The U.S. Energy Department said on Thursday it had sold 18 million barrels of strategic crude oil reserves to six companies, including Exxon Mobil (NYSE:XOM) and a unit of refiner Valero Energy Corp (NYSE:VLO).

China has also posted in 2021 its first annual decline in crude oil shipments in two decades as Beijing clamped down on the refining sector and drew down massive inventories, although traders expect imports to recover this year.

There were also concerns about fuel demand at the world's second-biggest oil consumer as the highly transmissible Omicron coronavirus variant has spread to the northeastern city of Dalian. China has suspended some international flights and stepped up efforts to rein in a virus outbreak at Tianjin.

Many cities, including Beijing, have also urged people not to travel during the Lunar New Year holiday, which could cool demand for transport fuel during a peak travel season.

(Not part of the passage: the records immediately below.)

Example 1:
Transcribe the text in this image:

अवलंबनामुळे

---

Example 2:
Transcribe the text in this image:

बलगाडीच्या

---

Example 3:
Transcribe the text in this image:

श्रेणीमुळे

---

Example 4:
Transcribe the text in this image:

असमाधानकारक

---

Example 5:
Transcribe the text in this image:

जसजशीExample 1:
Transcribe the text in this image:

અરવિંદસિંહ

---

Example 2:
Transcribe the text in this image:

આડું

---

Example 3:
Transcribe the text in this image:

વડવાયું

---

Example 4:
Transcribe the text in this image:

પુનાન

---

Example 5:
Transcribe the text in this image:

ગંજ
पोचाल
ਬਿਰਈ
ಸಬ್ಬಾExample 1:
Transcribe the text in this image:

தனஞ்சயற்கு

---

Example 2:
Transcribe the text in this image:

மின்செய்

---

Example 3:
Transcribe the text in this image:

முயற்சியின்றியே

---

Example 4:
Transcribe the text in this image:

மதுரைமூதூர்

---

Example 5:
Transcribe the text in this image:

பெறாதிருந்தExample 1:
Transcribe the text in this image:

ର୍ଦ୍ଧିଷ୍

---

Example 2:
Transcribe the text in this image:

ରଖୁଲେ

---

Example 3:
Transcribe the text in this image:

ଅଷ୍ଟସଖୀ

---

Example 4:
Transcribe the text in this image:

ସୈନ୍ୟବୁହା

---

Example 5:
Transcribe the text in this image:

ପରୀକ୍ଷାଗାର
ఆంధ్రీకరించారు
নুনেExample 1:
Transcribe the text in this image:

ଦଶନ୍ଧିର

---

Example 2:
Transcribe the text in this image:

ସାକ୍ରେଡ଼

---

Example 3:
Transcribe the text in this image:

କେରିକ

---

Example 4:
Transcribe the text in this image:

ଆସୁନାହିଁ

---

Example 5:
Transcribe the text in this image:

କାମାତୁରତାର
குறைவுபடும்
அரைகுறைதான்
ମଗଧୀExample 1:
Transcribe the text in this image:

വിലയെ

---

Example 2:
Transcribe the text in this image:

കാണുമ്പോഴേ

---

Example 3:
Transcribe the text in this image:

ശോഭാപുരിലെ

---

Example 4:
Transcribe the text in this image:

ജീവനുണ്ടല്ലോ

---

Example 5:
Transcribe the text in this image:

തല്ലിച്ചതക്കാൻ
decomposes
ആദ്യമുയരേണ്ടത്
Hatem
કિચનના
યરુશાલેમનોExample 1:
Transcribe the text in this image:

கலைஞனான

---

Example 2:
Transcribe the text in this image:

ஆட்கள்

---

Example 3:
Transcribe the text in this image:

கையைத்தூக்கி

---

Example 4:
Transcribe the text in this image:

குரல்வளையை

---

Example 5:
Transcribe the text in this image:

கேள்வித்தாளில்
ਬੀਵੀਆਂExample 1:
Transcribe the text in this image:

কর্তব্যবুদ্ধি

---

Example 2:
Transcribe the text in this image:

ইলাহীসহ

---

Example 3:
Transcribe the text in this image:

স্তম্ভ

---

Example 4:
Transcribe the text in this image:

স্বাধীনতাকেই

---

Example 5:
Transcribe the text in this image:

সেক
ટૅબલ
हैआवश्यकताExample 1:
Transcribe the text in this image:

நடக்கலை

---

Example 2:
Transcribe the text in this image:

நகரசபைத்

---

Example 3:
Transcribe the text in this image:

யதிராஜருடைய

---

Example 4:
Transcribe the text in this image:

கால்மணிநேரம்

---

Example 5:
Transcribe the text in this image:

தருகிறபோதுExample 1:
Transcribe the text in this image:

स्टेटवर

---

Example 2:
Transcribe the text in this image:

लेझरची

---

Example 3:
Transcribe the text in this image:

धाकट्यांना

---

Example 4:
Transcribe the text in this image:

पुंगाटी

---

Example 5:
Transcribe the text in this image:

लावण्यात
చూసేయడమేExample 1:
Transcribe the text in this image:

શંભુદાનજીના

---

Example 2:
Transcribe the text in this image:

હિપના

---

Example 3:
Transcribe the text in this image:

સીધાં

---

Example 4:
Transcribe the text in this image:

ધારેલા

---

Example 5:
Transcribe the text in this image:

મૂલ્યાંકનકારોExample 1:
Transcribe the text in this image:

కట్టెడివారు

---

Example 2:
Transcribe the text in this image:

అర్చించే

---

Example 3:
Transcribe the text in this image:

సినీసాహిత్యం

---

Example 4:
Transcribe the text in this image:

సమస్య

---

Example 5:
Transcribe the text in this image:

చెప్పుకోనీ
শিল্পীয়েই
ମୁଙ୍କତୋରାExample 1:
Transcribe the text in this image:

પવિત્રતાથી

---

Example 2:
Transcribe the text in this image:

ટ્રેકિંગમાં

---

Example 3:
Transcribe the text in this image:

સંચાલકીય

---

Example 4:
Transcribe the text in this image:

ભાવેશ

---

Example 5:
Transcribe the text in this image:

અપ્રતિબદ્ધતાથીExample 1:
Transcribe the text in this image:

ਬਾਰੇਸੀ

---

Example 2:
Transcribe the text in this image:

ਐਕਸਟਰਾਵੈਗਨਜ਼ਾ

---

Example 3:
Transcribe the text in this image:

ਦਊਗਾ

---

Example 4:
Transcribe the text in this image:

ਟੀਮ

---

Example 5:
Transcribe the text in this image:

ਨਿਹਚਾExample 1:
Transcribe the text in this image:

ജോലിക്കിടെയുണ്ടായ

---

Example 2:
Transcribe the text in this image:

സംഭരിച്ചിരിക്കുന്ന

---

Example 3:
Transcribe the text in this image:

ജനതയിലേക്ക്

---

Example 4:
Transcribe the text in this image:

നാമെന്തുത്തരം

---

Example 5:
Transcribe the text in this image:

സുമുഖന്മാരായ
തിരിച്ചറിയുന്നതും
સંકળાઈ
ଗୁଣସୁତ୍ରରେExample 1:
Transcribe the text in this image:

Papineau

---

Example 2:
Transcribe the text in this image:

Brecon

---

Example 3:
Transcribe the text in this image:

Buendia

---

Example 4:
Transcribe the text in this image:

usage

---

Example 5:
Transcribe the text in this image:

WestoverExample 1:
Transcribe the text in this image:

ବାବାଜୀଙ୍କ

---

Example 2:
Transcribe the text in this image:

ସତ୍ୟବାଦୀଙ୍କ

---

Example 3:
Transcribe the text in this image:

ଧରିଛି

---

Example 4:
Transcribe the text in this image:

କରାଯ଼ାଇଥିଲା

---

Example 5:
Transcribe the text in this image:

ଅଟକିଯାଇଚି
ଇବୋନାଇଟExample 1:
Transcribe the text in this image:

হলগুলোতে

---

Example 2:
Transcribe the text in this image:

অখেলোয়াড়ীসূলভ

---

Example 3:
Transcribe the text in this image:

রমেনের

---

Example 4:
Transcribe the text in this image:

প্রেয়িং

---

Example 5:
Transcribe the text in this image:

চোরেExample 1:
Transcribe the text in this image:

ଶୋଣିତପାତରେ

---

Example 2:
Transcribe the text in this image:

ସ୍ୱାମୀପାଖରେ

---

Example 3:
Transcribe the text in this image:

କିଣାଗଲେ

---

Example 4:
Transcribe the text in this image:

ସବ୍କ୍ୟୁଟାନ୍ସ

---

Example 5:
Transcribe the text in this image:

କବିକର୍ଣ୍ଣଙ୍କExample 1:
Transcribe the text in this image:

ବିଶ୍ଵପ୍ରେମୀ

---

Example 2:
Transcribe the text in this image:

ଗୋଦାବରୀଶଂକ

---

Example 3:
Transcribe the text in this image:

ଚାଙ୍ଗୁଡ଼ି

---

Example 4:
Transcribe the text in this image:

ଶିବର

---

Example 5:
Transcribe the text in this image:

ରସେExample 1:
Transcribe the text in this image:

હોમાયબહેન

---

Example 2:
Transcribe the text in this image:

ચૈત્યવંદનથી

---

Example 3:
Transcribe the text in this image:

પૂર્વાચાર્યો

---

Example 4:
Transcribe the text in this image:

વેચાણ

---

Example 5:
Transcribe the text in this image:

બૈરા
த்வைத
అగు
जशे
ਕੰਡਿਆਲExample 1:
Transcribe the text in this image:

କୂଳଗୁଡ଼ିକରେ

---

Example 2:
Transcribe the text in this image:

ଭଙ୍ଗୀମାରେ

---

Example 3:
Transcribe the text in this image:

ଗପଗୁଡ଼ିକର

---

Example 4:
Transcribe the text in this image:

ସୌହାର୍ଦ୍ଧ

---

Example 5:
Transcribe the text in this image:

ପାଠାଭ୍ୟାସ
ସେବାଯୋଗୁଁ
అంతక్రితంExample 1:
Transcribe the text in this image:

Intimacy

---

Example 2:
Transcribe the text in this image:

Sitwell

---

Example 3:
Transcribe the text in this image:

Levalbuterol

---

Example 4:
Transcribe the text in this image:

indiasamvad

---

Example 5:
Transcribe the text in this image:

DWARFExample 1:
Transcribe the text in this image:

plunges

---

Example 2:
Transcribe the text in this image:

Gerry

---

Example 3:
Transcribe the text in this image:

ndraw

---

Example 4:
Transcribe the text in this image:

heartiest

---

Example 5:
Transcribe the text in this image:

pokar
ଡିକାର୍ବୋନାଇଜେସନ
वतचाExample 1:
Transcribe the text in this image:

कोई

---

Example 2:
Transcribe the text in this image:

"We expect oil imports to remain soft after China ordered private refineries to cut operating rates," ANZ analysts said in a note.

Nevertheless, Brent and WTI prices are set to climb for a fourth week in a row, supported by supply and geopolitical concerns in Libya and Kazakhstan and a drop in U.S. crude inventories to 2018 lows.

Some investors are also optimistic that Omicron's impact on the global economy and oil demand will be short-lived.

Several banks have forecast oil prices to hit $100 a barrel later this year as demand is expected to outstrip supply.

"The short-term outlook still has many risks, but optimism is high that it will be short-lived," OANDA's analyst Edward Moya said in a note.

 

However, with oil prices above $80, there is growing political pressure for the White House to lobby OPEC+ to hit their production quotas, he said.

"Biden may resort to another SPR release and while that won't solve any problems, it could send WTI crude down to the $80 level," Moya said.